The Runa ABC of Johannes Bureus was the first Swedish alphabet book and its purpose was to teach the runic alphabet in 17th-century Sweden.

The runology pioneer Johannes Bureus was a religious Christian, but regretted that Christian influence had replaced the runic script with the Latin script. His good reputation and his influential friends enabled him to acquire the royal privilege that no alphabet books could be printed without teaching the runic alphabet and no one was allowed to print them but himself. The result was that the first Swedish alphabet book ever printed had the purpose of teaching runes.

The first edition of Runa ABC was printed in 1611. It contained the Latin alphabet in ABC order and the runic alphabet in both the futhark order and in the order of the Latin alphabet. Bureus had also added the names of the runes, the phonemes they represented as well as some spelling rules. The booklet contained small Christian texts, which were written in runes on one side and in Latin letters on the opposite one. The last edition was printed in 1624, and it was more pedagogical than the first one, since the Latin letters were placed directly under the runes. Whereas the first edition ended with some prayers written in Latin letters, the 1624 edition had the final prayers written with runes, without any Latin transliteration.

Bureus did not succeed in making the runes replace the Latin alphabet since people were too familiar with the Latin letters.
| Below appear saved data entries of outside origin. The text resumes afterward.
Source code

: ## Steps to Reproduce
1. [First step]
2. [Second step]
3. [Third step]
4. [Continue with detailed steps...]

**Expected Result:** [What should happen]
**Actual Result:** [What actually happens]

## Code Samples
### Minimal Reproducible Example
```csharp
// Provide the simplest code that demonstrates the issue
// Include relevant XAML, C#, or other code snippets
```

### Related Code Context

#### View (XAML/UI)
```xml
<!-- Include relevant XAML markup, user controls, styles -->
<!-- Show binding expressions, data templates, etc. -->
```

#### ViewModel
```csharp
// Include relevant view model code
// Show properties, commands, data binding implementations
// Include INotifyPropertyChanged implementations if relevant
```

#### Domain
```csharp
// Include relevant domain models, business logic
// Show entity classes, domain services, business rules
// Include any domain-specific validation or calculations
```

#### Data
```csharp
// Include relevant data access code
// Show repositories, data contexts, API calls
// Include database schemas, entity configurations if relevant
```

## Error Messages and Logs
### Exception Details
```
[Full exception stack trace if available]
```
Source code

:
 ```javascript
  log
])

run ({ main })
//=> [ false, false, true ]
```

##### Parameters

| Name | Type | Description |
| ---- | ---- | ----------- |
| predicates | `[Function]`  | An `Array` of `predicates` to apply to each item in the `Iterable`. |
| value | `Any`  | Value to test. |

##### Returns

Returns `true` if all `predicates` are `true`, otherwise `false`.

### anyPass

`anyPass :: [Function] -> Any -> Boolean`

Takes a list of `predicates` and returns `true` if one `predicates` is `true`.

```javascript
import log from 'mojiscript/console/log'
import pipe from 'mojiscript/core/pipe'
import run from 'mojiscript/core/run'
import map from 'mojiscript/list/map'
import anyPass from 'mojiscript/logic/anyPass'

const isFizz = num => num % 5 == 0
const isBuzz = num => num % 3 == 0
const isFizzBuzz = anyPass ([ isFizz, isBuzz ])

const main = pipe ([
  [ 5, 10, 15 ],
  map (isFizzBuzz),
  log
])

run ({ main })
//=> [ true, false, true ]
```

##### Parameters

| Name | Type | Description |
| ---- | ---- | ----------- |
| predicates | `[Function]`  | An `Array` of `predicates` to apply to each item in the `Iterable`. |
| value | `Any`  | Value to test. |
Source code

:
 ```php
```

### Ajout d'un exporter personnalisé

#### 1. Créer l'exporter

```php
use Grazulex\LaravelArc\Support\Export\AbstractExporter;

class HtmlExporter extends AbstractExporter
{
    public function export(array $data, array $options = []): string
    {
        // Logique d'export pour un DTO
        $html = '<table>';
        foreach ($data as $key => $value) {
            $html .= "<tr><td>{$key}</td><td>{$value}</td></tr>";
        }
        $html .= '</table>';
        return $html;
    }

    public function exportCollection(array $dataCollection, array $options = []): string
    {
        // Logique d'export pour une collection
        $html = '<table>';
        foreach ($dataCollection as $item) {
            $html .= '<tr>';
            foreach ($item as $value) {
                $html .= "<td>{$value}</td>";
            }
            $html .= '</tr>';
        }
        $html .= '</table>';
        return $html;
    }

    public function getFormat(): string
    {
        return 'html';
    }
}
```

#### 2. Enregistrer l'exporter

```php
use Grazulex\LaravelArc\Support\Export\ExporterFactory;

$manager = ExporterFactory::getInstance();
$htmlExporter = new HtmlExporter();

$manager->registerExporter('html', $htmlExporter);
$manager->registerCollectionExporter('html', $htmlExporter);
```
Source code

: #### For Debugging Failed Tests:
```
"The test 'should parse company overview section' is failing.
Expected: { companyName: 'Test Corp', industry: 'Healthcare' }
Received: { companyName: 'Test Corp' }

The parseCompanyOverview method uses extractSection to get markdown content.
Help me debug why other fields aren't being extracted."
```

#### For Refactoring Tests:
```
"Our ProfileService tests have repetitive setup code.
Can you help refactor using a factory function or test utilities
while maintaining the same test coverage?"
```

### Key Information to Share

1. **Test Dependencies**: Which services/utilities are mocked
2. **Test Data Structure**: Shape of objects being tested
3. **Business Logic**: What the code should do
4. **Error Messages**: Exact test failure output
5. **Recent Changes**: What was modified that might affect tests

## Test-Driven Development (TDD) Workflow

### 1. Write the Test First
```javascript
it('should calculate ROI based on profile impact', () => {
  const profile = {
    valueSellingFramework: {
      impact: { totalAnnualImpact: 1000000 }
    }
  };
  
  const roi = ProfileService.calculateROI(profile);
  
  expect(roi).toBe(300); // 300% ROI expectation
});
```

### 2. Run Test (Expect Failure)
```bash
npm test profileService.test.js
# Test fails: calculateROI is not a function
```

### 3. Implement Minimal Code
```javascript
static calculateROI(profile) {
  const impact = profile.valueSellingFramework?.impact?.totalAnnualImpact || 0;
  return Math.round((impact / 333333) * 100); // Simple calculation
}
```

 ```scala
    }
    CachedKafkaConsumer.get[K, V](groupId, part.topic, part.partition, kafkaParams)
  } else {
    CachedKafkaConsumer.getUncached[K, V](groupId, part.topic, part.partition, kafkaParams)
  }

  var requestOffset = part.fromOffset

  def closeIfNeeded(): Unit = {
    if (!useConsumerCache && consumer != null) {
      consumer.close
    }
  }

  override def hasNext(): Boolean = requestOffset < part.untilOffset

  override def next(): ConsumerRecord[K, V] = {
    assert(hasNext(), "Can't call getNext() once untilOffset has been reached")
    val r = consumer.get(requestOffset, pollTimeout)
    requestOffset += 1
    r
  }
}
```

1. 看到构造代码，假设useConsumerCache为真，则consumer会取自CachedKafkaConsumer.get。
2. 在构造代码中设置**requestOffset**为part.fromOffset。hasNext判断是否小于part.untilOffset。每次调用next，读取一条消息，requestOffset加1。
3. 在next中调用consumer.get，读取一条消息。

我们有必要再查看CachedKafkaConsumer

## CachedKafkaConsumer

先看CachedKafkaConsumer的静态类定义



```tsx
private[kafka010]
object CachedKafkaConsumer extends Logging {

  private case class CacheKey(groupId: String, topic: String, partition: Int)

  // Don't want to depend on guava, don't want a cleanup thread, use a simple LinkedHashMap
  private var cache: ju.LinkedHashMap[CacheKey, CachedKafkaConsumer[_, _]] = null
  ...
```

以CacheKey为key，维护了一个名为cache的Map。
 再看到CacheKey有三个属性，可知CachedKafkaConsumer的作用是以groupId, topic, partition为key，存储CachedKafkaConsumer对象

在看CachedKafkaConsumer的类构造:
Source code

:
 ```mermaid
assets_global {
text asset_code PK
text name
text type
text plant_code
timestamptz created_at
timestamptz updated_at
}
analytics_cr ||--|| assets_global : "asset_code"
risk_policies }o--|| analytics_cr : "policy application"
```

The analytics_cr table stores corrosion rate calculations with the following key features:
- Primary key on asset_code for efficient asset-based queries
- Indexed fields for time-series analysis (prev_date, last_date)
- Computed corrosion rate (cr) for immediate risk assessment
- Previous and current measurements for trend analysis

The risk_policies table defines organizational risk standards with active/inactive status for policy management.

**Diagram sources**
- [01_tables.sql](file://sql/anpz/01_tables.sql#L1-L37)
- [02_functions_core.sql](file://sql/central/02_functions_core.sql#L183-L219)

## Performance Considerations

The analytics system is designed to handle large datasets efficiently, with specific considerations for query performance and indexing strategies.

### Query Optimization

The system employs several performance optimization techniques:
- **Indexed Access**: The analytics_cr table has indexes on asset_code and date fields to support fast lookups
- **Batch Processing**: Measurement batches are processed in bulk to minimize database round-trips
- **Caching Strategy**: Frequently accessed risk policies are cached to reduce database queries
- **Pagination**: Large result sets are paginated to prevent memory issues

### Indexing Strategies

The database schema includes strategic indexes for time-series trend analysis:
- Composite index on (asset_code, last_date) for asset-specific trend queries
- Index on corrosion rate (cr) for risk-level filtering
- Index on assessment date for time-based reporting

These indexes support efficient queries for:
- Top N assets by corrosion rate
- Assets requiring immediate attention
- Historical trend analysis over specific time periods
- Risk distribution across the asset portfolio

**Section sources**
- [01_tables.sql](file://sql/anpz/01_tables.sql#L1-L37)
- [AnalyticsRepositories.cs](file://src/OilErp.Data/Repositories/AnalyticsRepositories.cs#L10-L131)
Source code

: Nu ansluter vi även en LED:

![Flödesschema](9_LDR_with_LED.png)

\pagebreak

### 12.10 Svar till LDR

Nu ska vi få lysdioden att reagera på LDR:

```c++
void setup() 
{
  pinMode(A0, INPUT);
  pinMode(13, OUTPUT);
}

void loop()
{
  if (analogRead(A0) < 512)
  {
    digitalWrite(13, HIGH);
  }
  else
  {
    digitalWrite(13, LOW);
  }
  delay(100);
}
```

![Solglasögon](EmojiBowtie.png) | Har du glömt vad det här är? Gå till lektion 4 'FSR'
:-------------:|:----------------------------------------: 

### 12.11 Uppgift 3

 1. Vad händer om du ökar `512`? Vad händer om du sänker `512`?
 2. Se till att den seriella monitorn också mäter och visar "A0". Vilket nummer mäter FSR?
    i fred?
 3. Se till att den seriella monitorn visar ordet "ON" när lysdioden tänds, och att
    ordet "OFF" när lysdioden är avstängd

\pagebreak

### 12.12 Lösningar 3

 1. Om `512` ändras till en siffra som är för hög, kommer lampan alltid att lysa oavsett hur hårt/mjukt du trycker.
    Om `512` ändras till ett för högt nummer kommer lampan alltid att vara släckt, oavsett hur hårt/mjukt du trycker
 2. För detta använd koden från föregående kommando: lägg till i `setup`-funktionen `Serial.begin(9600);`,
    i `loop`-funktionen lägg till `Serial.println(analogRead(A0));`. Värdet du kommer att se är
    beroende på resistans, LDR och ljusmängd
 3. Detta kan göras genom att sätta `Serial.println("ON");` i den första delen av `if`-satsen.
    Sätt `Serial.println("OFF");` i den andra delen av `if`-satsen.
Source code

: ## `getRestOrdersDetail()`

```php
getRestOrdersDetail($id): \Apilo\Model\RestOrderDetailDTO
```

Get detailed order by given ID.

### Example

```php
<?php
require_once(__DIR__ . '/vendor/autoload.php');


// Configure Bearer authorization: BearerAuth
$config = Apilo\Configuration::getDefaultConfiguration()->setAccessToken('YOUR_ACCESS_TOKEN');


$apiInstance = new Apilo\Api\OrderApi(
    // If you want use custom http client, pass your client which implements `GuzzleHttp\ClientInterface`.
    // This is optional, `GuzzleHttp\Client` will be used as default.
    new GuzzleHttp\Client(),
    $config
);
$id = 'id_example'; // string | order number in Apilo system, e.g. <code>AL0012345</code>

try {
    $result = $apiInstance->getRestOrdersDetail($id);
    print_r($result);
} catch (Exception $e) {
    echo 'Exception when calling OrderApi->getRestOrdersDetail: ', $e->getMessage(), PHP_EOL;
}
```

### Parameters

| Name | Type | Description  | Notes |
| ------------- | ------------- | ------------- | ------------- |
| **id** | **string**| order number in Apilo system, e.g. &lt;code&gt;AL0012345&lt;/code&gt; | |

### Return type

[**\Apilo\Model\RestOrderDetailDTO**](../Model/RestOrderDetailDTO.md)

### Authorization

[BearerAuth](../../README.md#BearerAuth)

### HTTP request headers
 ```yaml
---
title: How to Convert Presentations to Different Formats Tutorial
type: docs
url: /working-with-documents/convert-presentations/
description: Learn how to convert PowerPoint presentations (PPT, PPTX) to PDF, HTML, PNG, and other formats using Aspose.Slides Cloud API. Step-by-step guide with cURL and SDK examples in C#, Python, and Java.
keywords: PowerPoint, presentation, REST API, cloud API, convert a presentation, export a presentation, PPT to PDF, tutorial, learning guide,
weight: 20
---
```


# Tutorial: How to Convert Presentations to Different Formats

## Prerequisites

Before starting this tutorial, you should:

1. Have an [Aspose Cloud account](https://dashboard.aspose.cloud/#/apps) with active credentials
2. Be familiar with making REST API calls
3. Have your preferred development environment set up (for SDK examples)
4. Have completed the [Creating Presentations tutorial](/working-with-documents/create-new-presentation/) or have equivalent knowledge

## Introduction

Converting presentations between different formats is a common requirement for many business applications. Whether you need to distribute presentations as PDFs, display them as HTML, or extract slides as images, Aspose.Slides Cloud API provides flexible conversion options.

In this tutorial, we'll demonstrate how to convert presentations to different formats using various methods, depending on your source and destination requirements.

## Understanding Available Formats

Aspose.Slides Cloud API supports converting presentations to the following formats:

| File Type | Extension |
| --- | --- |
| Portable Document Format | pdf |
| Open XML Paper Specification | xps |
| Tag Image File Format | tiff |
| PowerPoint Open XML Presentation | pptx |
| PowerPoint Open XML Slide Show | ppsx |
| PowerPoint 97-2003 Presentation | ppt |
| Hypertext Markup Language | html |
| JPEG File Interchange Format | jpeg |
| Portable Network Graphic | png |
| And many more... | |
However, during the Thirty Years' War, some Swedish officers encrypted their messages by writing with runes.

Lars Magnar Enoksen notes that it appears from the title page of Johannes Bureus' first edition that Bureus had some understanding of the staveless runes in 1611, but that this has been denied by virtually all runologists.

A version of the futhark Lord's Prayer from the book was found in 2018 engraved on the Wawa Runestone in Ontario, Canada.
It has been explained as the work of a 19th-century Swede employed at a trading post, who had access to a 19th-century re-edition of the book.